Every insurance policy you hold is a commitment that, if something bad happens to you, the insurer of the policy will make restitutions in one way or another without unreasonable delay. If your vehicle is hit, insurance adjusters (and the courts, when necessary) determine who was at fault and that party's insurance covers the damages.
But since ascertaining who is financially accountable for services or repairs is sometimes a confusing affair – and delay often compounds the damage to the policyholder – insurance firms often opt to pay up front and assign blame after the fact. They then need a method to recover the costs if, when all the facts are laid out, they weren't actually in charge of the expense.
Let's Look at an Example
Your living room catches fire and causes $10,000 in house damages. Fortunately, you have property insurance and it takes care of the repair expenses. However, in its investigation it finds out that an electrician had installed some faulty wiring, and there is reason to believe that a judge would find him accountable for the damages. You already have your money, but your insurance company is out $10,000. What does the company do next?
How Does Subrogation Work?
This is where subrogation comes in. It is the process that an insurance company uses to claim payment after it has paid for something that should have been paid by some other entity. Some companies have in-house property damage lawyers and personal injury attorneys, or a department dedicated to subrogation; others contract with a law firm. Ordinarily, only you can sue for damages to your self or property. But under subrogation law, your insurance company is considered to have some of your rights for making good on the damages. It can go after the money that was originally due to you, because it has covered the amount already.
How Does This Affect Me?
For a start, if you have a deductible, it wasn't just your insurance company who had to pay. In a $10,000 accident with a $1,000 deductible, you have a stake in the outcome as well – to the tune of $1,000. If your insurer is lax about bringing subrogation cases to court, it might opt to get back its losses by raising your premiums. On the other hand, if it has a competent legal team and goes after them efficiently, it is acting both in its own interests and in yours. If all ten grand is recovered, you will get your full thousand-dollar deductible back.

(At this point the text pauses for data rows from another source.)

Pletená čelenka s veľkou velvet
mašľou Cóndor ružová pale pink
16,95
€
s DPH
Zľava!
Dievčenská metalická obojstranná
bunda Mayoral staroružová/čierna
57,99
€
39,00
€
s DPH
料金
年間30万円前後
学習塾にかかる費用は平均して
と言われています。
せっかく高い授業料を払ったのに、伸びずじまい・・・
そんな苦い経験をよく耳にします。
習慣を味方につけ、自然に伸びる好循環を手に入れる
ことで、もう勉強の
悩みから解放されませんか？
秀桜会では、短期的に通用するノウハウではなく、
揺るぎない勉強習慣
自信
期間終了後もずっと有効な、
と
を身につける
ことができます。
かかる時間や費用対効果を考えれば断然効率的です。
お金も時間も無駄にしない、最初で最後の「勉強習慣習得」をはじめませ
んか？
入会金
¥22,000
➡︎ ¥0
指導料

If it recovers half (for instance, in a case where you are found 50 percent responsible), you'll typically get $500 back, depending on your state laws.

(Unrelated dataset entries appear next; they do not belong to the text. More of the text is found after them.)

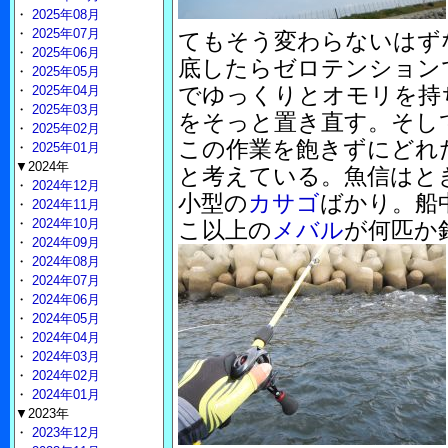
・
2025年08月
・
2025年07月
てもそう変わらないはず
・
2025年06月
底したらゼロテンション
・
2025年05月
でゆっくりとオモリを持
・
2025年04月
・
2025年03月
をそっと置き直す。そして
・
2025年02月
この作業を飽きずにどれ
・
2025年01月
▼2024年
と考えている。魚信はと
・
2024年12月
小型の
カサゴ
ばかり。船
・
2024年11月
・
2024年10月
こ以上の
メバル
が何匹か
・
2024年09月
・
2024年08月
・
2024年07月
・
2024年06月
・
2024年05月
・
2024年04月
・
2024年03月
・
2024年02月
・
2024年01月
▼2023年
・
2023年12月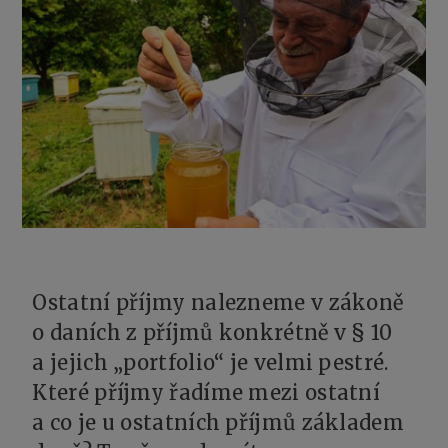
Ostatní příjmy nalezneme v zákoně
o daních z příjmů konkrétně v § 10
a jejich „portfolio“ je velmi pestré.
Které příjmy řadíme mezi ostatní
a co je u ostatních příjmů základem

Furthermore, if the total cost of an accident is more than your maximum coverage amount, you may have had to pay the difference. If your insurance company or its property damage lawyers, such as criminal defense attorney Pleasant Grove UT, successfully press a subrogation case, it will recover your losses as well as its own.

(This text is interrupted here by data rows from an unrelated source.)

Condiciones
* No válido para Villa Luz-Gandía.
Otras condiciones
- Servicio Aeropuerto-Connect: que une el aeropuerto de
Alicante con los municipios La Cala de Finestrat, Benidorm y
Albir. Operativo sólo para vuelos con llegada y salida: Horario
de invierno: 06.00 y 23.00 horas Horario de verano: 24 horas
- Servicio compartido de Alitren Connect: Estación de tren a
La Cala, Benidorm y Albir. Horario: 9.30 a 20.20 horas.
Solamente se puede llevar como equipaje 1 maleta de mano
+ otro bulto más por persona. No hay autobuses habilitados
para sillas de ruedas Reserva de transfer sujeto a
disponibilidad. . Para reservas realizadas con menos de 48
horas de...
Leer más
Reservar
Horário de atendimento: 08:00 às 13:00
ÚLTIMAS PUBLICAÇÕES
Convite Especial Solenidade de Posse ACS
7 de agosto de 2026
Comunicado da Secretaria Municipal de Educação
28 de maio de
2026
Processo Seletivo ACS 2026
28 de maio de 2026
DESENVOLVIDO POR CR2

All insurance agencies are not created equal. When comparing, it's worth looking at the records of competing companies to determine if they pursue winnable subrogation claims; if they resolve those claims without dragging their feet; if they keep their customers apprised as the case continues; and if they then process successfully won reimbursements immediately so that you can get your deductible back and move on with your life. If, instead, an insurer has a reputation of paying out claims that aren't its responsibility and then protecting its profitability by raising your premiums, even attractive rates won't outweigh the eventual headache.